A verbatim repetition of the data below is requested, without images.

*** Material for this task ***

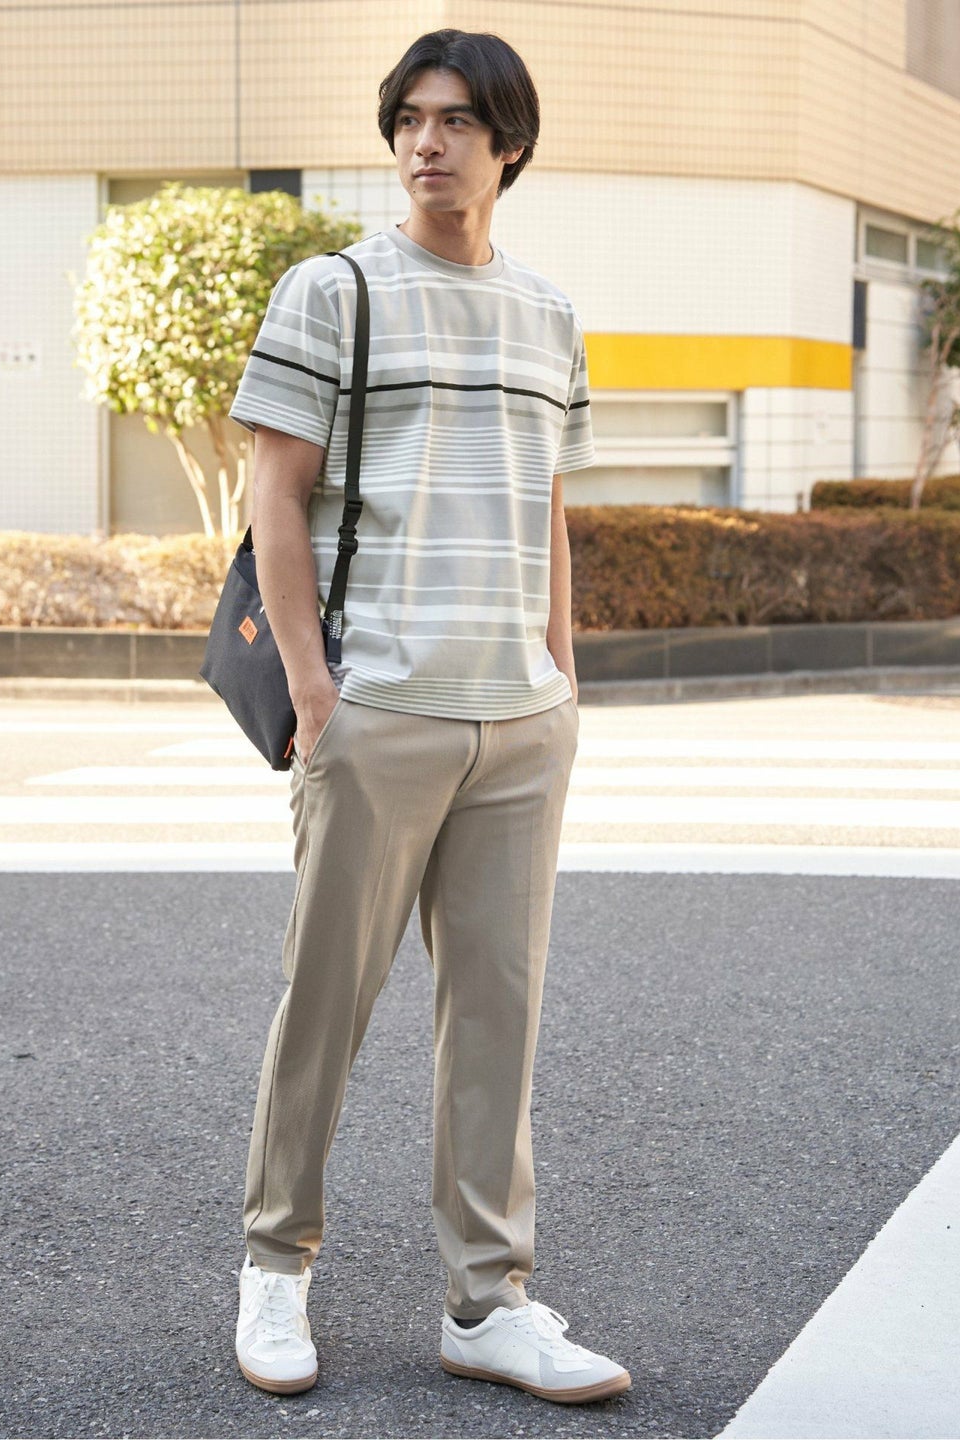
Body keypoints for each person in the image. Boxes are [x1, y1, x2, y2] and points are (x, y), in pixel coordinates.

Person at [225, 27, 631, 1407]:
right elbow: (275, 494)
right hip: (380, 708)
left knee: (498, 1018)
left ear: (509, 143)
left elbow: (548, 504)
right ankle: (274, 1268)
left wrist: (562, 677)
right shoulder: (333, 291)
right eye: (408, 117)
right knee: (325, 1006)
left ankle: (486, 1302)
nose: (426, 141)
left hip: (518, 723)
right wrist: (314, 689)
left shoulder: (550, 314)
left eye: (456, 120)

*** End of Material for this task ***

**Task answer**
Body keypoints for each person in the image. Boxes are [x1, y1, x2, y2] and points are (x, y), in pixel coordinates.

Person at [225, 27, 631, 1407]:
right elbow: (275, 494)
right hip: (380, 708)
left knee: (498, 1018)
left ear: (509, 143)
left elbow: (548, 504)
right ankle: (274, 1268)
left wrist: (562, 677)
right shoulder: (333, 291)
right eye: (408, 117)
right knee: (325, 1006)
left ankle: (486, 1302)
nose: (426, 141)
left hip: (518, 723)
right wrist: (314, 689)
left shoulder: (550, 314)
left eye: (456, 120)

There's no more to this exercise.